Why this blog?

"... Have patience with everything unresolved in your heart and try to love the questions themselves ... Do not search for the answers, which could not be given to you now, because you would not be able to live them. The point is to live everything. Live the questions now. Perhaps then, someday far in the future, you will gradually, without even noticing it, live your way into the answer." - Letters to a Young Artist, R. M. Rilke

Rooted in the promise and challenge of growth ...

these are letters from a young teacher.

Wednesday, April 20, 2011

Fading through the story

My students are well on their way, learning and practicing their stories for class performances at lunch next week. Parallel to work in small Story Circles of four students each, we've had some all-class workshop time, exploring one's own body as a material for developing one's story for performance.

Some background, though: Reggio Emilia pedagogy utilizes a variety of artistic materials to encourage children to express and describe their ideas. This approach is grounded in the idea that children speak in a hundred languages, and the materials allow for more diverse expression, and deeper learning for both student and teacher.

So, being accustomed to artistic materials, I asked the children: What if you didn't have materials to work with, but instead, used your body as a material to make your story your own?

You could act out your story. The movement of your body could help you think of words that would be good.

I sort of agree, but acting is really different than movement. Acting is saying lines. While I am telling the story I would do the thing, the movement that goes with the story.

If your story has two perspectives you could go from one to the other. Like, Max and the beasts in my story, Where the Wild Things Are. You can switch off between perspectives.
How is your body going to help you do that?
It could help explain how they move. How they’re different from each other, and not the same.

I know that names put a color in my mind, so maybe you could put a movement with a name. You could think about what movement comes to your mind about a character, and then move like that character.

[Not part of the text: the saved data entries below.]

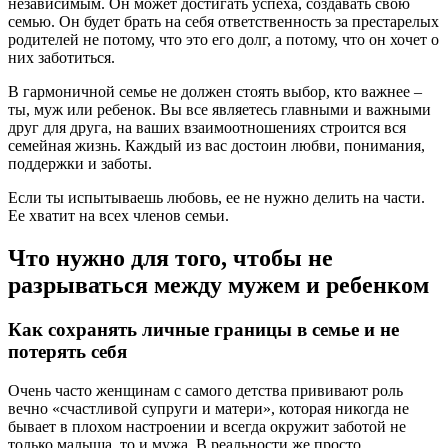
независимым. Он может достигать успеха, создавать свою
семью. Он будет брать на себя ответственность за престарелых
родителей не потому, что это его долг, а потому, что он хочет о
них заботиться.
В гармоничной семье не должен стоять выбор, кто важнее –
ты, муж или ребенок. Вы все являетесь главными и важными
друг для друга, на ваших взаимоотношениях строится вся
семейная жизнь. Каждый из вас достоин любви, понимания,
поддержки и заботы.
Если ты испытываешь любовь, ее не нужно делить на части.
Ее хватит на всех членов семьи.
Что нужно для того, чтобы не
разрываться между мужем и ребенком
Как сохранять личные границы в семье и не
потерять себя
Очень часто женщинам с самого детства прививают роль
вечно «счастливой супруги и матери», которая никогда не
бывает в плохом настроении и всегда окружит заботой не
только малыша, то и мужа. В реальности же просто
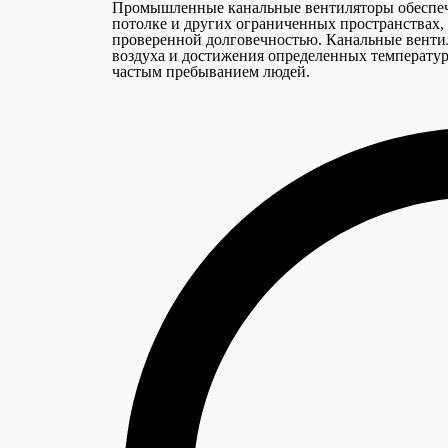
Промышленные канальные вентиляторы обеспечив
потолке и других ограниченных пространствах,
проверенной долговечностью. Канальные вентил
воздуха и достижения определенных температур
частым пребыванием людей.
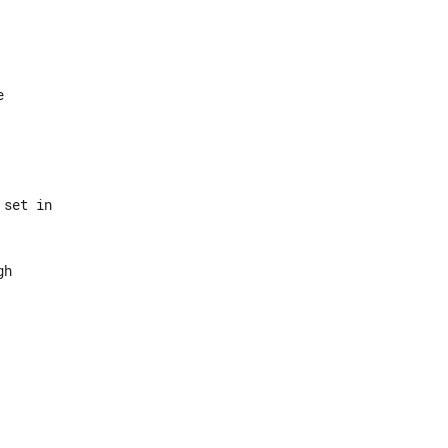
set in
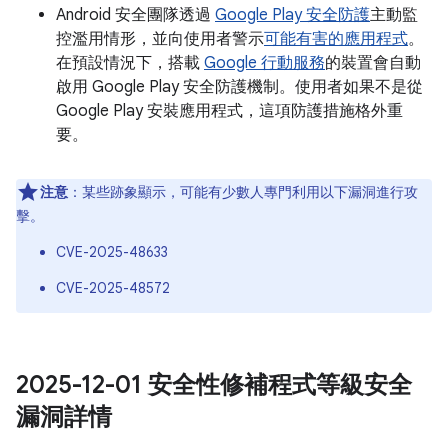
Android 安全團隊透過
Google Play 安全防護
主動監
控濫用情形，並向使用者警示
可能有害的應用程式
。
在預設情況下，搭載
Google 行動服務
的裝置會自動
啟用 Google Play 安全防護機制。使用者如果不是從
Google Play 安裝應用程式，這項防護措施格外重
要。
注意
：某些跡象顯示，可能有少數人專門利用以下漏洞進行攻
擊。
CVE-2025-48633
CVE-2025-48572
2025-12-01 安全性修補程式等級安全
漏洞詳情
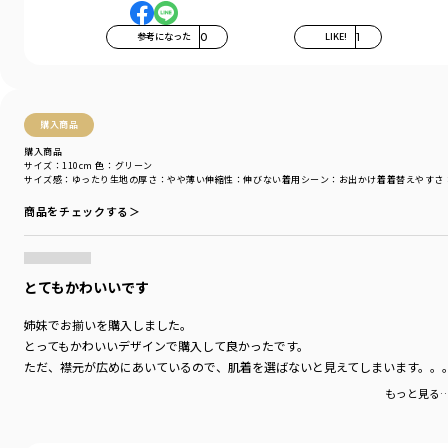
キッズ男児：11-5209-425 【おそろい】ブロックチェック半袖シャツ
キッズ女児：12-5214-189 【おそろい】ブロックチェックチュニック
参考になった
0
LIKE!
1
キッズ女児：12-5237-195 【おそろい】ブロックチェックワンピース
-----
透け感：ややあり
購入商品
伸縮性：なし
購入商品
サイズ：110cm
色：グリーン
サイズ感
：ゆったり
生地の厚さ
：やや薄い
伸縮性
：伸びない
着用シーン
：お出かけ着
着替えやすさ
着用イメージ/カラー：ピンク
モデル：身長108.0cm 体重18kg
商品をチェックする＞
サイズ：サイズ110
ブランド
／
branshes
とてもかわいいです
シーズン
／
アウトレット
カテゴリ
／
トップス
>
チュニック・キャミソール
姉妹でお揃いを購入しました。
カラー
／
ピンク
性別タイプ
／
GIRL
とってもかわいいデザインで購入して良かったです。
商品番号
／
12-5214-189
ただ、襟元が広めにあいているので、肌着を選ばないと見えてしまいます。。
もっと見る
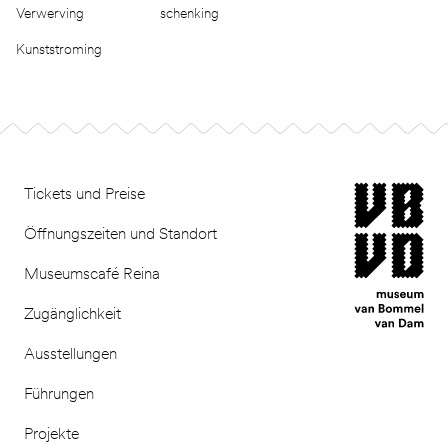
Verwerving
schenking
Kunststroming
Footer
museum van Bomm
Tickets und Preise
Öffnungszeiten und Standort
Museumscafé Reina
Zugänglichkeit
Ausstellungen
Führungen
Projekte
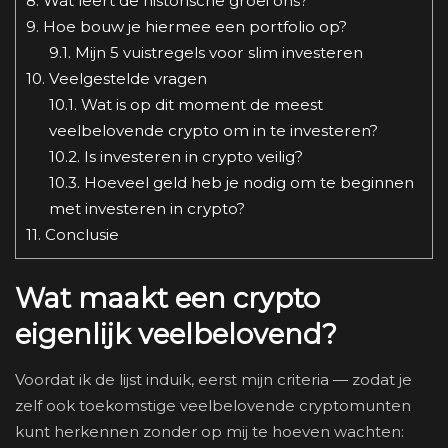
8.
Wat leert de historische groei ons?
9.
Hoe bouw je hiermee een portfolio op?
9.1.
Mijn 5 vuistregels voor slim investeren
10.
Veelgestelde vragen
10.1.
Wat is op dit moment de meest
veelbelovende crypto om in te investeren?
10.2.
Is investeren in crypto veilig?
10.3.
Hoeveel geld heb je nodig om te beginnen
met investeren in crypto?
11.
Conclusie
Wat maakt een crypto
eigenlijk veelbelovend?
Voordat ik de lijst induik, eerst mijn criteria — zodat je
zelf ook toekomstige veelbelovende cryptomunten
kunt herkennen zonder op mij te hoeven wachten:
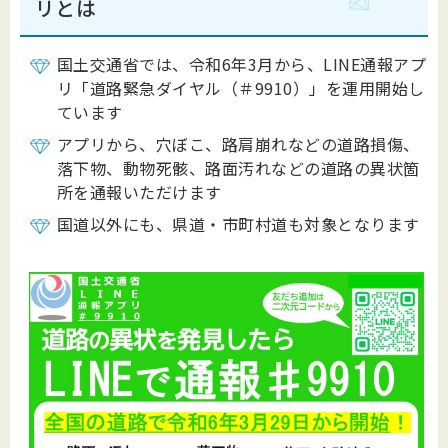
リとは
国土交通省では、令和6年3月から、LINE通報アプ
リ「道路緊急ダイヤル（＃9910）」を運用開始し
ています
アプリから、穴ぼこ、路肩崩れなどの道路損傷、
落下物、動物死骸、路面汚れなどの道路の異状箇
所を通報いただけます
国道以外にも、県道・市町村道も対象となります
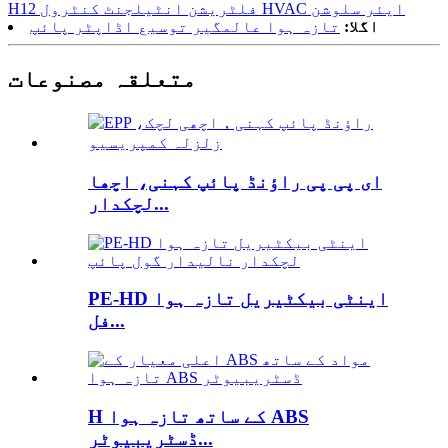
H12 فلٹریشن انٹیلجنٹ کنٹرول HVAC ایئر سلوشن
اگلا:
تازہ ہوا عالمگیر توسیع اڈاپٹر پائپ
متعلقہ مصنوعات
ای پی پی راؤنڈ پائپ کہنی، اچھا
لچکدار...
PE-HD اینٹی بیکٹیریل تازہ ہوا
فل...
H کے ساتھ تازہ ہوا ABS
ڈسٹریبیوٹر...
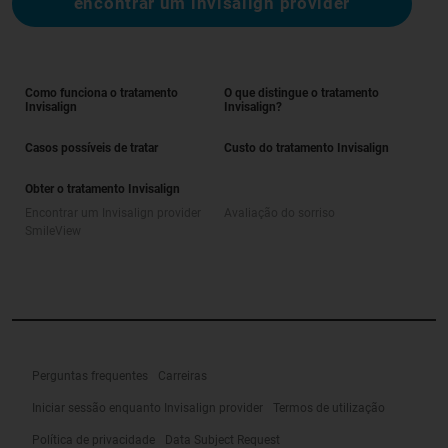
encontrar um invisalign provider
Como funciona o tratamento
O que distingue o tratamento
Invisalign
Invisalign?
Casos possíveis de tratar
Custo do tratamento Invisalign
Obter o tratamento Invisalign
Encontrar um Invisalign provider
Avaliação do sorriso
SmileView
Perguntas frequentes
Carreiras
Iniciar sessão enquanto Invisalign provider
Termos de utilização
Política de privacidade
Data Subject Request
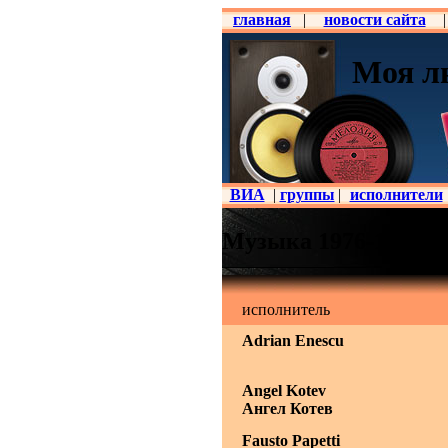
главная
|
новости сайта
|
Моя л
ВИА
|
группы
|
исполнители
Музыка 1976-1985
исполнитель
Adrian Enescu
Angel Kotev
Ангел Котев
Fausto Papetti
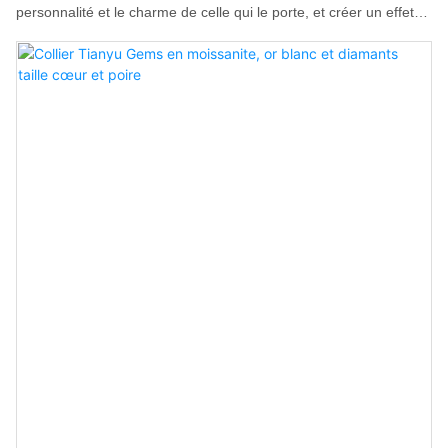
personnalité et le charme de celle qui le porte, et créer un effet
décoratif inattendu. Ce luxueux collier croix en moissanite est une
nouveauté de la collection de bijoux en moissanite en gros de
Tianyu Gems.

From there, we went to the workshop, exploring the perspective of familiar characters from stories I had told, as well as the characters of their stories. They went from the extreme of despair to the extreme of wonder as they walked, as a merchant, through the bitter cold up to a magnificent, magical castle. They went from being that merchant as he beheld the ugliest beast one could imagine to becoming that beast, and walking through the classroom as he would walk. They contemplated how the characters of their stories stand, walk, gesture, and express their thoughts on their face...

How was it? What did they learn?

It felt good. Just closing my eyes and imagining it, how the Beast looked and how he walked. It created a really good mental image in my mind. And I was able to act it out really well. I had a lot of space, so I could do whatever I needed to do. With materials, it’s different, because you can’t really change the way they look or move.

I think body motions really enhance the mental images for people.

It felt kind of strange to be transferring into those creatures. It was kind of fun to act out what the different creatures looked like, and maybe see what the merchant would look like, because I was also watching other people.

It felt like you were fading through the story, from one part of the story to the next.

As we gear up for our performances for each other next week, I gradually sense that these storytellers are actively making their stories their own. We talked about this early on - how necessary it is to learn a story, and then let go of the "original", so that one can develop one's own interpretation of the story. As they gather these experiences, I wonder what they are finding: How does a storyteller make a story their own? What materials are at hand and the most useful?